Münih Güvenlik Endeksi’ne göre dünya kamuoyunda Rusya’dan duyulan korku azaldı
Raporun özel bir bölümü olan Münih Güvenlik Endeksi’nde Rusya’ya dair tehdit algısının zayıfladığı görülüyor. Farklı ülkelerdeki nüfus anketlerine dayanan küresel tehdit algısının bir göstergesi olan endekste ‘dünya düzeni için çok önemli bir yıl olan 2022’ye’ kıyasla değişiklikler fark ediliyor.

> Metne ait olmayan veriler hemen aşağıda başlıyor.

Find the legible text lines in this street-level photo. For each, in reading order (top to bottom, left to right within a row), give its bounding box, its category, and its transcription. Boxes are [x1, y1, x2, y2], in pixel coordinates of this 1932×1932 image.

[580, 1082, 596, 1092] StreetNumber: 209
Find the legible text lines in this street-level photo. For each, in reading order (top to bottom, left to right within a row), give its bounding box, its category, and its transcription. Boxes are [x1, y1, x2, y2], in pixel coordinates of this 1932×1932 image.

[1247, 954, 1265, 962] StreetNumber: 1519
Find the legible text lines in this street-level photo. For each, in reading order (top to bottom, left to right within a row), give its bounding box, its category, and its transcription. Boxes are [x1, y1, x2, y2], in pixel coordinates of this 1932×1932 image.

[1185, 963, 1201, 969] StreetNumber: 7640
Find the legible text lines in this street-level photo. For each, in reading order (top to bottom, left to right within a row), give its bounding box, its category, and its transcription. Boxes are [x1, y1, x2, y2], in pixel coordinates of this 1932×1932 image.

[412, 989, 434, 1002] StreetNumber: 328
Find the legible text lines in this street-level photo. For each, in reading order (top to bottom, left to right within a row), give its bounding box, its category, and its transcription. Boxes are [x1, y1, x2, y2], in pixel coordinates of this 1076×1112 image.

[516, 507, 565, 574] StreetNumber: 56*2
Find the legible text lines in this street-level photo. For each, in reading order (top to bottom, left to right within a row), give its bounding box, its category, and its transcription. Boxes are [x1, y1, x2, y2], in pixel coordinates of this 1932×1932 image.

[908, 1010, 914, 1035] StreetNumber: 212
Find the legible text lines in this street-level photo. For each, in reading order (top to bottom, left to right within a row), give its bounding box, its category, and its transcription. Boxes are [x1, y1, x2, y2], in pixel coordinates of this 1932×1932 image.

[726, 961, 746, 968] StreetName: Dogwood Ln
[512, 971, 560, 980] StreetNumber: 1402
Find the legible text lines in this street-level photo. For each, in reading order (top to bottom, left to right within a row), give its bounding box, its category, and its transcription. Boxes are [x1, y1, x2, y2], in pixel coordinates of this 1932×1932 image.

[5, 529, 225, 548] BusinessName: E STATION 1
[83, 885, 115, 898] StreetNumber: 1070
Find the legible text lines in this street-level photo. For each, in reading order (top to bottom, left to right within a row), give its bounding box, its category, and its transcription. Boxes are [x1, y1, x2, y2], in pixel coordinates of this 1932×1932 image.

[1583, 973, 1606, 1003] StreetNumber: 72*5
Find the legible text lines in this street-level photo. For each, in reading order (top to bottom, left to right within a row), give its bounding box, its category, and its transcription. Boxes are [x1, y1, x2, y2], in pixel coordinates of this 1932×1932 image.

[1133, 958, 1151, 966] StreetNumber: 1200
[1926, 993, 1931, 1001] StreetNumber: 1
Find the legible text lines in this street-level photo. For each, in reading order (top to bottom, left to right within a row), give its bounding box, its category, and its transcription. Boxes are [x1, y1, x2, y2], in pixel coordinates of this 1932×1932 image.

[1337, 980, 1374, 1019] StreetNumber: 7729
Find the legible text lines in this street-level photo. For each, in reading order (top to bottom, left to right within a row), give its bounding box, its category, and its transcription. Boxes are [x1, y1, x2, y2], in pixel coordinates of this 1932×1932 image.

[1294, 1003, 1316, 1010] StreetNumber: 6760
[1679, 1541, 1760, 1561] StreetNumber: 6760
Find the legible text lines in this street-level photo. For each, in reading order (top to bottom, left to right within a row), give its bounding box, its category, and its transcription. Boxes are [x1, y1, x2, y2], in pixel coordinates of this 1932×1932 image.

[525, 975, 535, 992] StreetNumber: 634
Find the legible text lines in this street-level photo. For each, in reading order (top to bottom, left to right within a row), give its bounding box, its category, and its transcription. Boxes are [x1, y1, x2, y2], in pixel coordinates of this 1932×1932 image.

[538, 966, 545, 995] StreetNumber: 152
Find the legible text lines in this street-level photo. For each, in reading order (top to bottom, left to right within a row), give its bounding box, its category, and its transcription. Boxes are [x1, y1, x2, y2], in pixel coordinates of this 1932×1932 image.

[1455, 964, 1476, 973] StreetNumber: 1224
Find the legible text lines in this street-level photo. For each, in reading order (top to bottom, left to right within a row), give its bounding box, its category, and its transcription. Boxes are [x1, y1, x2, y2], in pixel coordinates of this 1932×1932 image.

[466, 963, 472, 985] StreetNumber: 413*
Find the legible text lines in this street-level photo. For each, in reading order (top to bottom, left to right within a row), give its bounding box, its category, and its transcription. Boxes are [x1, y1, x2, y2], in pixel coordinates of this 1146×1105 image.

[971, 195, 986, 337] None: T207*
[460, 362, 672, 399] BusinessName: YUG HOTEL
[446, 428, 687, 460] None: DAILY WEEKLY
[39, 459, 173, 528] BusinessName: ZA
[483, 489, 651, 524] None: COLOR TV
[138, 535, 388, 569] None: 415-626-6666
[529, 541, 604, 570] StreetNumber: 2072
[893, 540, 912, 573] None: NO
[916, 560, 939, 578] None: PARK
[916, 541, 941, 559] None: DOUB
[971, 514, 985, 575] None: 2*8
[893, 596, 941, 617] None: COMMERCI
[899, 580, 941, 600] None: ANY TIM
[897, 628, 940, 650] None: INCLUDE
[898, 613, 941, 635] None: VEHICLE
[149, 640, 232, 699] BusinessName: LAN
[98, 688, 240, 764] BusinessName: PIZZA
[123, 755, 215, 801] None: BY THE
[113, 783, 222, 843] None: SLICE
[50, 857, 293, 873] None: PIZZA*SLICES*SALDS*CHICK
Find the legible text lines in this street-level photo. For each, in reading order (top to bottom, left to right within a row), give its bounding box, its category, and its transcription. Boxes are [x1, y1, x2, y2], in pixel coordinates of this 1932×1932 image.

Endekse göre Rusya, artık sadece Britanya ve Japonya’da yaşayanlar tarafından ana güvenlik tehdidi olarak algılanıyor. Rusya’ya yönelik tutumlardaki değişim özellikle Almanya’da dikkat çekiyor. Bir tehdit olarak Rusya, Almanlar için yıl içinde birinci sıradan yedinci sıraya düştü. Savaşlar ve iklim değişikliği sonucu kitlesel göç, radikal İslamcı terör ve siber saldırılar ilk üç sırada yer aldı.
Fransa’da da durum hemen hemen aynı ve İtalya’da Rusya bir tehdit olarak 12. sırada yer alıyor. ABD’de ise Rusya, Çin’in hemen önünde dördüncü sırada yer alıyor. Amerikalılar en çok siber saldırılardan ve toplumun kutuplaşmasından endişe duyuyor.
Ancak rapora göre bir bütün olarak Rusya’ya dönük tutumlar hala ‘son derece düşük’ bir seviyede ve 2021’dekinden çok daha kötü.
Fakat Çin, Hindistan ve Güney Afrika gibi BRICS üyelerinde tam tersi bir tablo gözlemlenebiliyor. Söz konusu ülkelerde Rusya hala büyük bir farkla müttefik olarak görülüyor. Sadece Brezilya’da Rusya’nın bir tehdit olarak algılanması biraz artmış olsa da Rusya hala listenin en sonunda, 32 olası risk faktörü arasında 23. sırada yer alıyor.